The expected output is the exact lines from the one containing "和形式慢慢地从他们的山基座；" through the end of the data, inclusive, and nothing else.

===== RECORD SET

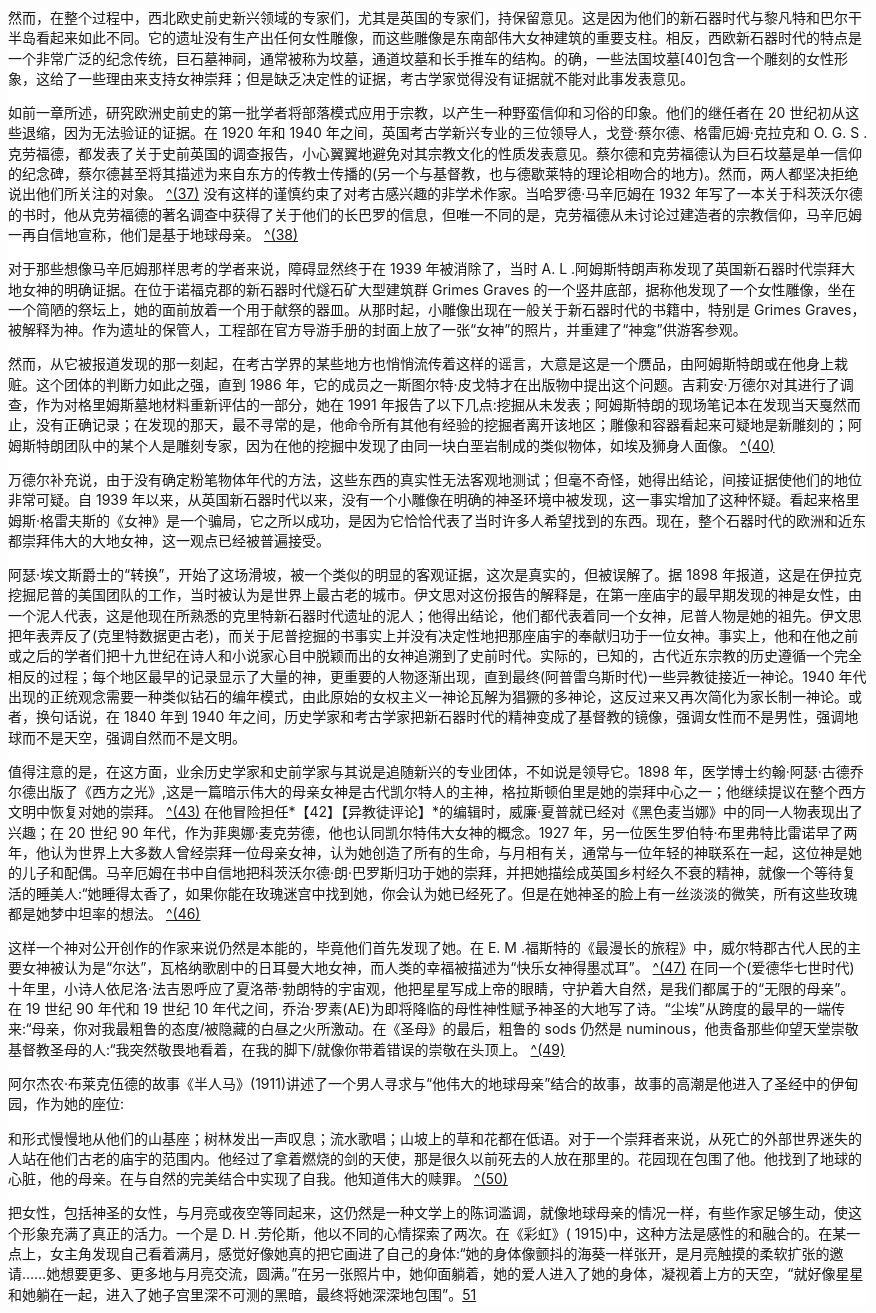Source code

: 然而，在整个过程中，西北欧史前史新兴领域的专家们，尤其是英国的专家们，持保留意见。这是因为他们的新石器时代与黎凡特和巴尔干半岛看起来如此不同。它的遗址没有生产出任何女性雕像，而这些雕像是东南部伟大女神建筑的重要支柱。相反，西欧新石器时代的特点是一个非常广泛的纪念传统，巨石墓神祠，通常被称为坟墓，通道坟墓和长手推车的结构。的确，一些法国坟墓[40]包含一个雕刻的女性形象，这给了一些理由来支持女神崇拜；但是缺乏决定性的证据，考古学家觉得没有证据就不能对此事发表意见。

如前一章所述，研究欧洲史前史的第一批学者将部落模式应用于宗教，以产生一种野蛮信仰和习俗的印象。他们的继任者在 20 世纪初从这些退缩，因为无法验证的证据。在 1920 年和 1940 年之间，英国考古学新兴专业的三位领导人，戈登·蔡尔德、格雷厄姆·克拉克和 O. G. S .克劳福德，都发表了关于史前英国的调查报告，小心翼翼地避免对其宗教文化的性质发表意见。蔡尔德和克劳福德认为巨石坟墓是单一信仰的纪念碑，蔡尔德甚至将其描述为来自东方的传教士传播的(另一个与基督教，也与德歇莱特的理论相吻合的地方)。然而，两人都坚决拒绝说出他们所关注的对象。 [^(37)](032_BM_endNotes.xhtml#ch2_actrade-9780198827368-chapter-2-note-37) 没有这样的谨慎约束了对考古感兴趣的非学术作家。当哈罗德·马辛厄姆在 1932 年写了一本关于科茨沃尔德的书时，他从克劳福德的著名调查中获得了关于他们的长巴罗的信息，但唯一不同的是，克劳福德从未讨论过建造者的宗教信仰，马辛厄姆一再自信地宣称，他们是基于地球母亲。 [^(38)](032_BM_endNotes.xhtml#ch2_actrade-9780198827368-chapter-2-note-38)

对于那些想像马辛厄姆那样思考的学者来说，障碍显然终于在 1939 年被消除了，当时 A. L .阿姆斯特朗声称发现了英国新石器时代崇拜大地女神的明确证据。在位于诺福克郡的新石器时代燧石矿大型建筑群 Grimes Graves 的一个竖井底部，据称他发现了一个女性雕像，坐在一个简陋的祭坛上，她的面前放着一个用于献祭的器皿。从那时起，小雕像出现在一般关于新石器时代的书籍中，特别是 Grimes Graves，被解释为神。作为遗址的保管人，工程部在官方导游手册的封面上放了一张“女神”的照片，并重建了“神龛”供游客参观。

然而，从它被报道发现的那一刻起，在考古学界的某些地方也悄悄流传着这样的谣言，大意是这是一个赝品，由阿姆斯特朗或在他身上栽赃。这个团体的判断力如此之强，直到 1986 年，它的成员之一斯图尔特·皮戈特才在出版物中提出这个问题。吉莉安·万德尔对其进行了调查，作为对格里姆斯墓地材料重新评估的一部分，她在 1991 年报告了以下几点:挖掘从未发表；阿姆斯特朗的现场笔记本在发现当天戛然而止，没有正确记录；在发现的那天，最不寻常的是，他命令所有其他有经验的挖掘者离开该地区；雕像和容器看起来可疑地是新雕刻的；阿姆斯特朗团队中的某个人是雕刻专家，因为在他的挖掘中发现了由同一块白垩岩制成的类似物体，如埃及狮身人面像。 [^(40)](032_BM_endNotes.xhtml#ch2_actrade-9780198827368-chapter-2-note-40)

万德尔补充说，由于没有确定粉笔物体年代的方法，这些东西的真实性无法客观地测试；但毫不奇怪，她得出结论，间接证据使他们的地位非常可疑。自 1939 年以来，从英国新石器时代以来，没有一个小雕像在明确的神圣环境中被发现，这一事实增加了这种怀疑。看起来格里姆斯·格雷夫斯的《女神》是一个骗局，它之所以成功，是因为它恰恰代表了当时许多人希望找到的东西。现在，整个石器时代的欧洲和近东都崇拜伟大的大地女神，这一观点已经被普遍接受。

阿瑟·埃文斯爵士的“转换”，开始了这场滑坡，被一个类似的明显的客观证据，这次是真实的，但被误解了。据 1898 年报道，这是在伊拉克挖掘尼普的美国团队的工作，当时被认为是世界上最古老的城市。伊文思对这份报告的解释是，在第一座庙宇的最早期发现的神是女性，由一个泥人代表，这是他现在所熟悉的克里特新石器时代遗址的泥人；他得出结论，他们都代表着同一个女神，尼普人物是她的祖先。伊文思把年表弄反了(克里特数据更古老)，而关于尼普挖掘的书事实上并没有决定性地把那座庙宇的奉献归功于一位女神。事实上，他和在他之前或之后的学者们把十九世纪在诗人和小说家心目中脱颖而出的女神追溯到了史前时代。实际的，已知的，古代近东宗教的历史遵循一个完全相反的过程；每个地区最早的记录显示了大量的神，更重要的人物逐渐出现，直到最终(阿普雷乌斯时代)一些异教徒接近一神论。1940 年代出现的正统观念需要一种类似钻石的编年模式，由此原始的女权主义一神论瓦解为猖獗的多神论，这反过来又再次简化为家长制一神论。或者，换句话说，在 1840 年到 1940 年之间，历史学家和考古学家把新石器时代的精神变成了基督教的镜像，强调女性而不是男性，强调地球而不是天空，强调自然而不是文明。

值得注意的是，在这方面，业余历史学家和史前学家与其说是追随新兴的专业团体，不如说是领导它。1898 年，医学博士约翰·阿瑟·古德乔尔德出版了《西方之光》,这是一篇暗示伟大的母亲女神是古代凯尔特人的主神，格拉斯顿伯里是她的崇拜中心之一；他继续提议在整个西方文明中恢复对她的崇拜。 [^(43)](032_BM_endNotes.xhtml#ch2_actrade-9780198827368-chapter-2-note-43) 在他冒险担任*【42】【异教徒评论】*的编辑时，威廉·夏普就已经对《黑色麦当娜》中的同一人物表现出了兴趣；在 20 世纪 90 年代，作为菲奥娜·麦克劳德，他也认同凯尔特伟大女神的概念。1927 年，另一位医生罗伯特·布里弗特比雷诺早了两年，他认为世界上大多数人曾经崇拜一位母亲女神，认为她创造了所有的生命，与月相有关，通常与一位年轻的神联系在一起，这位神是她的儿子和配偶。马辛厄姆在书中自信地把科茨沃尔德·朗·巴罗斯归功于她的崇拜，并把她描绘成英国乡村经久不衰的精神，就像一个等待复活的睡美人:“她睡得太香了，如果你能在玫瑰迷宫中找到她，你会认为她已经死了。但是在她神圣的脸上有一丝淡淡的微笑，所有这些玫瑰都是她梦中坦率的想法。 [^(46)](032_BM_endNotes.xhtml#ch2_actrade-9780198827368-chapter-2-note-46)

这样一个神对公开创作的作家来说仍然是本能的，毕竟他们首先发现了她。在 E. M .福斯特的《最漫长的旅程》中，威尔特郡古代人民的主要女神被认为是“尔达”，瓦格纳歌剧中的日耳曼大地女神，而人类的幸福被描述为“快乐女神得墨忒耳”。 [^(47)](032_BM_endNotes.xhtml#ch2_actrade-9780198827368-chapter-2-note-47) 在同一个(爱德华七世时代)十年里，小诗人依尼洛·法吉恩呼应了夏洛蒂·勃朗特的宇宙观，他把星星写成上帝的眼睛，守护着大自然，是我们都属于的“无限的母亲”。在 19 世纪 90 年代和 19 世纪 10 年代之间，乔治·罗素(AE)为即将降临的母性神性赋予神圣的大地写了诗。“尘埃”从跨度的最早的一端传来:“母亲，你对我最粗鲁的态度/被隐藏的白昼之火所激动。在《圣母》的最后，粗鲁的 sods 仍然是 numinous，他责备那些仰望天堂崇敬基督教圣母的人:“我突然敬畏地看着，在我的脚下/就像你带着错误的崇敬在头顶上。 [^(49)](032_BM_endNotes.xhtml#ch2_actrade-9780198827368-chapter-2-note-49)

阿尔杰农·布莱克伍德的故事《半人马》(1911)讲述了一个男人寻求与“他伟大的地球母亲”结合的故事，故事的高潮是他进入了圣经中的伊甸园，作为她的座位:

和形式慢慢地从他们的山基座；树林发出一声叹息；流水歌唱；山坡上的草和花都在低语。对于一个崇拜者来说，从死亡的外部世界迷失的人站在他们古老的庙宇的范围内。他经过了拿着燃烧的剑的天使，那是很久以前死去的人放在那里的。花园现在包围了他。他找到了地球的心脏，他的母亲。在与自然的完美结合中实现了自我。他知道伟大的赎罪。 [^(50)](032_BM_endNotes.xhtml#ch2_actrade-9780198827368-chapter-2-note-50)

把女性，包括神圣的女性，与月亮或夜空等同起来，这仍然是一种文学上的陈词滥调，就像地球母亲的情况一样，有些作家足够生动，使这个形象充满了真正的活力。一个是 D. H .劳伦斯，他以不同的心情探索了两次。在《彩虹》( 1915)中，这种方法是感性的和融合的。在某一点上，女主角发现自己看着满月，感觉好像她真的把它画进了自己的身体:“她的身体像颤抖的海葵一样张开，是月亮触摸的柔软扩张的邀请……她想要更多、更多地与月亮交流，圆满。”在另一张照片中，她仰面躺着，她的爱人进入了她的身体，凝视着上方的天空，“就好像星星和她躺在一起，进入了她子宫里深不可测的黑暗，最终将她深深地包围”。[51](032_BM_endNotes.xhtml#ch2_actrade-9780198827368-chapter-2-note-51)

==========

**SOLUTION FOR THIS PROBLEM:**
和形式慢慢地从他们的山基座；树林发出一声叹息；流水歌唱；山坡上的草和花都在低语。对于一个崇拜者来说，从死亡的外部世界迷失的人站在他们古老的庙宇的范围内。他经过了拿着燃烧的剑的天使，那是很久以前死去的人放在那里的。花园现在包围了他。他找到了地球的心脏，他的母亲。在与自然的完美结合中实现了自我。他知道伟大的赎罪。 [^(50)](032_BM_endNotes.xhtml#ch2_actrade-9780198827368-chapter-2-note-50)

把女性，包括神圣的女性，与月亮或夜空等同起来，这仍然是一种文学上的陈词滥调，就像地球母亲的情况一样，有些作家足够生动，使这个形象充满了真正的活力。一个是 D. H .劳伦斯，他以不同的心情探索了两次。在《彩虹》( 1915)中，这种方法是感性的和融合的。在某一点上，女主角发现自己看着满月，感觉好像她真的把它画进了自己的身体:“她的身体像颤抖的海葵一样张开，是月亮触摸的柔软扩张的邀请……她想要更多、更多地与月亮交流，圆满。”在另一张照片中，她仰面躺着，她的爱人进入了她的身体，凝视着上方的天空，“就好像星星和她躺在一起，进入了她子宫里深不可测的黑暗，最终将她深深地包围”。[51](032_BM_endNotes.xhtml#ch2_actrade-9780198827368-chapter-2-note-51)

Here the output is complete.